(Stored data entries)
————

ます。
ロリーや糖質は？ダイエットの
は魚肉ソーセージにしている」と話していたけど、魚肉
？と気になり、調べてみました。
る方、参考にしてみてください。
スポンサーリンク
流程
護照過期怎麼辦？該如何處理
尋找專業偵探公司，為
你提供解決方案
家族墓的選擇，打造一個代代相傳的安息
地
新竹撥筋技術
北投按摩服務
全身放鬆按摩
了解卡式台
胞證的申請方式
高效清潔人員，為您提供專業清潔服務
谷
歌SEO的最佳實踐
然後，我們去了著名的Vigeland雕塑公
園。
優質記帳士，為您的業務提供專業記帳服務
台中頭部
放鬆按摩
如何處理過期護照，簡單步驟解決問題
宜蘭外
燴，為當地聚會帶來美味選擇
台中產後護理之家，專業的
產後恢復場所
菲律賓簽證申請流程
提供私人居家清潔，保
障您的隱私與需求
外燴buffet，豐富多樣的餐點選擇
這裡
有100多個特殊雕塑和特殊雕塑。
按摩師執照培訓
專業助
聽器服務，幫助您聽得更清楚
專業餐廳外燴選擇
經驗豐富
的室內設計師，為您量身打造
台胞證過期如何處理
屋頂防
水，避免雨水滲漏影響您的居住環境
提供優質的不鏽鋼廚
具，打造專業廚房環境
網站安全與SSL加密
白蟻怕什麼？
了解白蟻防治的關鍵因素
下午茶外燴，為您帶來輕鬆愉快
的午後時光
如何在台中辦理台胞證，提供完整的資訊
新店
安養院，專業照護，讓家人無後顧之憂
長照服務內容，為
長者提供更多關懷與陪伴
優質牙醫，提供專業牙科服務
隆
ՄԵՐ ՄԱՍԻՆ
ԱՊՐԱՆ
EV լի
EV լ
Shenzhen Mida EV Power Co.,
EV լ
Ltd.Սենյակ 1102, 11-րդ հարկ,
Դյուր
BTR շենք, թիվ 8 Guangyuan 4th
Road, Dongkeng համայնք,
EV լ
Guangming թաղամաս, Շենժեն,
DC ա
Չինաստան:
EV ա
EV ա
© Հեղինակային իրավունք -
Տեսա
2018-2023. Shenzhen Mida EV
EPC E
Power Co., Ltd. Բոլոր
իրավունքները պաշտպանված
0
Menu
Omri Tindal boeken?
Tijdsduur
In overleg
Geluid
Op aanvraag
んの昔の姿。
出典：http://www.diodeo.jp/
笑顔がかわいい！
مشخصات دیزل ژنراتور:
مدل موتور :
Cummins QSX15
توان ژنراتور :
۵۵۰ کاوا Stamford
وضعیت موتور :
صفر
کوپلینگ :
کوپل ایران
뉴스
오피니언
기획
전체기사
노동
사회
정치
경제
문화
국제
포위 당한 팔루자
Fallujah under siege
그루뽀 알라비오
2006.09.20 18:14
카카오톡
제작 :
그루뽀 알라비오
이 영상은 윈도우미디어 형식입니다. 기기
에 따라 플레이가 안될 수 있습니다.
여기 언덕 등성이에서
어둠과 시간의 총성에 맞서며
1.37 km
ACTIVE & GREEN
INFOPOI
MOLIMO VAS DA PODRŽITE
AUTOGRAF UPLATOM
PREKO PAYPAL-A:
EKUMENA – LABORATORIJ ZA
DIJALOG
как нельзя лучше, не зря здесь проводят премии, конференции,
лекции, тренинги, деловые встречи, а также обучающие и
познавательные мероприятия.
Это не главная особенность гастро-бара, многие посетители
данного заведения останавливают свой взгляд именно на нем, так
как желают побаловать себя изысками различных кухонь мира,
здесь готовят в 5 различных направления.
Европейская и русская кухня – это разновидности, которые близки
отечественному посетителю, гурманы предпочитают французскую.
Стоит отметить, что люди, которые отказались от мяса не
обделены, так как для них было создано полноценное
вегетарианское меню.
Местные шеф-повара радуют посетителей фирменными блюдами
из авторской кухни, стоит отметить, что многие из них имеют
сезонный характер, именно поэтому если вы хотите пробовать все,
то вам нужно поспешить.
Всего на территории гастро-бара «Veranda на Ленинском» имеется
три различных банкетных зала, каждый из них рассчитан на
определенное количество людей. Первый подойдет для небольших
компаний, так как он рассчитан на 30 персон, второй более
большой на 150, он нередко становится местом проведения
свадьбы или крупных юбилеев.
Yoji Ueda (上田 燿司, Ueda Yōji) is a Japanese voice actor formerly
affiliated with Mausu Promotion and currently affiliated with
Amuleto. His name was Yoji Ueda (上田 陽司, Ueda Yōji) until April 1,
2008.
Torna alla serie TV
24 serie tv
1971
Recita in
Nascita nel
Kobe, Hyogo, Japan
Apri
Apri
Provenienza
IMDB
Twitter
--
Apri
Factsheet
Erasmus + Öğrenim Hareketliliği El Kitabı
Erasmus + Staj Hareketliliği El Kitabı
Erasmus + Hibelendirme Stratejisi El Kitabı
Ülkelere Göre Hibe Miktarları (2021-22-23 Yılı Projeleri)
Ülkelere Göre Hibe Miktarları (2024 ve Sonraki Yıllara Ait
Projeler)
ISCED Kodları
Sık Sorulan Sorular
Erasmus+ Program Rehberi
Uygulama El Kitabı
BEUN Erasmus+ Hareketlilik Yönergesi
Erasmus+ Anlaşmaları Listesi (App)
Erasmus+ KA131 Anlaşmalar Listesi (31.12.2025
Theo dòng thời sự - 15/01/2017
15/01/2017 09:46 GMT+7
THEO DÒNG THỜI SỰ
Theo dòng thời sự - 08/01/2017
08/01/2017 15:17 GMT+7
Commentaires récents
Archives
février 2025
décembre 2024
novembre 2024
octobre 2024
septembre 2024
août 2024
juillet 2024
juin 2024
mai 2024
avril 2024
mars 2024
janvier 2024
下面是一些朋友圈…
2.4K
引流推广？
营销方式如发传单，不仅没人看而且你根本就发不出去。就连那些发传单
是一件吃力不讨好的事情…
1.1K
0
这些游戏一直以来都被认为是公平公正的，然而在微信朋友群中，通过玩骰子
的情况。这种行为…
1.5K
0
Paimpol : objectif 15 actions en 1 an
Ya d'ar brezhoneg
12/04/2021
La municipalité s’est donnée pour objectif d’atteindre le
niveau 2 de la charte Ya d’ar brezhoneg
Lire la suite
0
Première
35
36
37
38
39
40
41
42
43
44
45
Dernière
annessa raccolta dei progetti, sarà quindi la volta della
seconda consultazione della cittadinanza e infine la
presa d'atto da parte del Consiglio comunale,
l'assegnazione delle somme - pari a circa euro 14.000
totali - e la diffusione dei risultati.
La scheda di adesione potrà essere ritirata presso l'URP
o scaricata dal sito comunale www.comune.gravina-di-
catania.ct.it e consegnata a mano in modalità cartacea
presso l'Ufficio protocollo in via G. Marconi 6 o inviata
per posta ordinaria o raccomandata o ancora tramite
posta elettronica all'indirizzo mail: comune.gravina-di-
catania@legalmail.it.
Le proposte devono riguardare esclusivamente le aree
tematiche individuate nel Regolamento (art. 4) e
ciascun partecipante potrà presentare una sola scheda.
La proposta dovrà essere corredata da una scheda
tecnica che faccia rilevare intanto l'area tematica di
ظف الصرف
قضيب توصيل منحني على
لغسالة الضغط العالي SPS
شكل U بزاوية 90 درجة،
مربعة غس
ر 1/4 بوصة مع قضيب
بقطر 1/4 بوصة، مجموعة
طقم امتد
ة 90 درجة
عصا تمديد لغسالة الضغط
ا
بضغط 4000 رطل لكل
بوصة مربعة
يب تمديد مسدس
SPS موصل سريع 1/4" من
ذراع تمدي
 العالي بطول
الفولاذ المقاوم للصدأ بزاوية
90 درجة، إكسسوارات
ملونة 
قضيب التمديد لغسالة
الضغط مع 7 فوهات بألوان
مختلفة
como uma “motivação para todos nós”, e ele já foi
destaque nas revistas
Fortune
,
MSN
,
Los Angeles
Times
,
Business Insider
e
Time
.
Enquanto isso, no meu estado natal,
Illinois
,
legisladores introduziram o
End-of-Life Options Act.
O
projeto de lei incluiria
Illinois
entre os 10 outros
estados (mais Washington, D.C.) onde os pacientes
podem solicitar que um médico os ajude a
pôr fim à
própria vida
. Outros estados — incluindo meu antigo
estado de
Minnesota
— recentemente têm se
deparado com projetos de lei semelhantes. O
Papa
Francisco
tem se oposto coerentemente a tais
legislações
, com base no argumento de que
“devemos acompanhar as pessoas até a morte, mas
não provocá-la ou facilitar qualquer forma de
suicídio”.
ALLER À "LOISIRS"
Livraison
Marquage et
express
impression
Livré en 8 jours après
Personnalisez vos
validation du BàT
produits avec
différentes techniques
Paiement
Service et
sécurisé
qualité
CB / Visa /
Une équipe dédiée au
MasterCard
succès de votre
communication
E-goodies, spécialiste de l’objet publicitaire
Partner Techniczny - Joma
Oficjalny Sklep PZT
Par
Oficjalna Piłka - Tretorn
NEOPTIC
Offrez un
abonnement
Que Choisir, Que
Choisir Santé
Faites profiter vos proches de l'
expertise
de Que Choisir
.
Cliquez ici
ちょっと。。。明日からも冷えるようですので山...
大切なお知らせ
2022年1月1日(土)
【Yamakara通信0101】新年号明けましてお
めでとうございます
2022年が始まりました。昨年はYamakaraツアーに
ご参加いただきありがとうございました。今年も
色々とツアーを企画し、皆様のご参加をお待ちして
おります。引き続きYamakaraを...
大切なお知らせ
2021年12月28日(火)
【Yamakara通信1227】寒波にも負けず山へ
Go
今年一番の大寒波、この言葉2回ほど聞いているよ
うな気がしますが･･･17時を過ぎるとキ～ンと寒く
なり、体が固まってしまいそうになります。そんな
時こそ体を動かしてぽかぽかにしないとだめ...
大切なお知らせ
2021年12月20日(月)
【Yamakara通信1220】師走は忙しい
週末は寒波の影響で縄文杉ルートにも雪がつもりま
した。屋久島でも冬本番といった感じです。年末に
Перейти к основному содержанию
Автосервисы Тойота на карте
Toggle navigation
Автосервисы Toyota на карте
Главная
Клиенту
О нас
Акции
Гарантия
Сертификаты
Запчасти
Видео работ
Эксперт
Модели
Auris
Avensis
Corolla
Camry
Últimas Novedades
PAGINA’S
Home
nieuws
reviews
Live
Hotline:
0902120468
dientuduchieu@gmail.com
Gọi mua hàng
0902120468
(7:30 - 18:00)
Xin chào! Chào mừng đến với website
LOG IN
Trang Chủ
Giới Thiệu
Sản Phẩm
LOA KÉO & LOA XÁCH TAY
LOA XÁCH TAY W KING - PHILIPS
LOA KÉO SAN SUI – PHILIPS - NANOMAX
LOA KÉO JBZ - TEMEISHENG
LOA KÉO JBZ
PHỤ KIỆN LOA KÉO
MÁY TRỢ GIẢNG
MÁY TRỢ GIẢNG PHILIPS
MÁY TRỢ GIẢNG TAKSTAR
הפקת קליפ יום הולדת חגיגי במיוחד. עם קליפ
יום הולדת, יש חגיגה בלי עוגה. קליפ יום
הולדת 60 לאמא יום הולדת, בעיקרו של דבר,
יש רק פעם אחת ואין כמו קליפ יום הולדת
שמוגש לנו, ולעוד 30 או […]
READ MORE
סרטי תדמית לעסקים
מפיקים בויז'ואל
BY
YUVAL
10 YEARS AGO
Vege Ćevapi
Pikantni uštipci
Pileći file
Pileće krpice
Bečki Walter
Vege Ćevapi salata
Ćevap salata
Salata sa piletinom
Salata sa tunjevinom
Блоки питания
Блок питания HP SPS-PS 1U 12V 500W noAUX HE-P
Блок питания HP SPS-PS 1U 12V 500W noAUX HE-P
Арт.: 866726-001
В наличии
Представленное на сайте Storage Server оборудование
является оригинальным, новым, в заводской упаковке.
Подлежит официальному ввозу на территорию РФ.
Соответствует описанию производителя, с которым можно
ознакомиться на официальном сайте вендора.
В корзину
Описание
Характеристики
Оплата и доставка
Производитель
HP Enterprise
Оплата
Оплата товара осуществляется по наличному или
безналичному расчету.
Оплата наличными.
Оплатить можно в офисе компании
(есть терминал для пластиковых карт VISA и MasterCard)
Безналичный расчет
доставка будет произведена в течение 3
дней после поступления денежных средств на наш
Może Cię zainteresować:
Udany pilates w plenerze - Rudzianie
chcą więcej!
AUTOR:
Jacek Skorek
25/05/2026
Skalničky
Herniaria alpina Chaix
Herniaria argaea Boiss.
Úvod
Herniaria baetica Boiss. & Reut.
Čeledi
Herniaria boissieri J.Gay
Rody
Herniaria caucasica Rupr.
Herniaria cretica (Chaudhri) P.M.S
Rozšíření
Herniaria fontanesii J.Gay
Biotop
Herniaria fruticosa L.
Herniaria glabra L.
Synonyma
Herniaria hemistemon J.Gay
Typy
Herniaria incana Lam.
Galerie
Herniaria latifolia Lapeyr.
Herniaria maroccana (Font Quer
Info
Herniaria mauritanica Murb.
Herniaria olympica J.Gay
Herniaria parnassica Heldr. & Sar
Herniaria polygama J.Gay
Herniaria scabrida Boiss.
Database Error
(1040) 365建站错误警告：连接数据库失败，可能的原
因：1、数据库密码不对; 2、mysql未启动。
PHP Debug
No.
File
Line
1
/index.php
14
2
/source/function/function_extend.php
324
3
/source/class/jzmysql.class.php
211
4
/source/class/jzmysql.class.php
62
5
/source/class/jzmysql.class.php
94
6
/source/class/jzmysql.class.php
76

————

WHAT IS NEEDED: Up to and including the line with "AUTOGRAF UPLATOM", restate the records above word for word from the very first line.

SOLUTION TO THIS PROBLEM:
ます。
ロリーや糖質は？ダイエットの
は魚肉ソーセージにしている」と話していたけど、魚肉
？と気になり、調べてみました。
る方、参考にしてみてください。
スポンサーリンク
流程
護照過期怎麼辦？該如何處理
尋找專業偵探公司，為
你提供解決方案
家族墓的選擇，打造一個代代相傳的安息
地
新竹撥筋技術
北投按摩服務
全身放鬆按摩
了解卡式台
胞證的申請方式
高效清潔人員，為您提供專業清潔服務
谷
歌SEO的最佳實踐
然後，我們去了著名的Vigeland雕塑公
園。
優質記帳士，為您的業務提供專業記帳服務
台中頭部
放鬆按摩
如何處理過期護照，簡單步驟解決問題
宜蘭外
燴，為當地聚會帶來美味選擇
台中產後護理之家，專業的
產後恢復場所
菲律賓簽證申請流程
提供私人居家清潔，保
障您的隱私與需求
外燴buffet，豐富多樣的餐點選擇
這裡
有100多個特殊雕塑和特殊雕塑。
按摩師執照培訓
專業助
聽器服務，幫助您聽得更清楚
專業餐廳外燴選擇
經驗豐富
的室內設計師，為您量身打造
台胞證過期如何處理
屋頂防
水，避免雨水滲漏影響您的居住環境
提供優質的不鏽鋼廚
具，打造專業廚房環境
網站安全與SSL加密
白蟻怕什麼？
了解白蟻防治的關鍵因素
下午茶外燴，為您帶來輕鬆愉快
的午後時光
如何在台中辦理台胞證，提供完整的資訊
新店
安養院，專業照護，讓家人無後顧之憂
長照服務內容，為
長者提供更多關懷與陪伴
優質牙醫，提供專業牙科服務
隆
ՄԵՐ ՄԱՍԻՆ
ԱՊՐԱՆ
EV լի
EV լ
Shenzhen Mida EV Power Co.,
EV լ
Ltd.Սենյակ 1102, 11-րդ հարկ,
Դյուր
BTR շենք, թիվ 8 Guangyuan 4th
Road, Dongkeng համայնք,
EV լ
Guangming թաղամաս, Շենժեն,
DC ա
Չինաստան:
EV ա
EV ա
© Հեղինակային իրավունք -
Տեսա
2018-2023. Shenzhen Mida EV
EPC E
Power Co., Ltd. Բոլոր
իրավունքները պաշտպանված
0
Menu
Omri Tindal boeken?
Tijdsduur
In overleg
Geluid
Op aanvraag
んの昔の姿。
出典：http://www.diodeo.jp/
笑顔がかわいい！
مشخصات دیزل ژنراتور:
مدل موتور :
Cummins QSX15
توان ژنراتور :
۵۵۰ کاوا Stamford
وضعیت موتور :
صفر
کوپلینگ :
کوپل ایران
뉴스
오피니언
기획
전체기사
노동
사회
정치
경제
문화
국제
포위 당한 팔루자
Fallujah under siege
그루뽀 알라비오
2006.09.20 18:14
카카오톡
제작 :
그루뽀 알라비오
이 영상은 윈도우미디어 형식입니다. 기기
에 따라 플레이가 안될 수 있습니다.
여기 언덕 등성이에서
어둠과 시간의 총성에 맞서며
1.37 km
ACTIVE & GREEN
INFOPOI
MOLIMO VAS DA PODRŽITE
AUTOGRAF UPLATOM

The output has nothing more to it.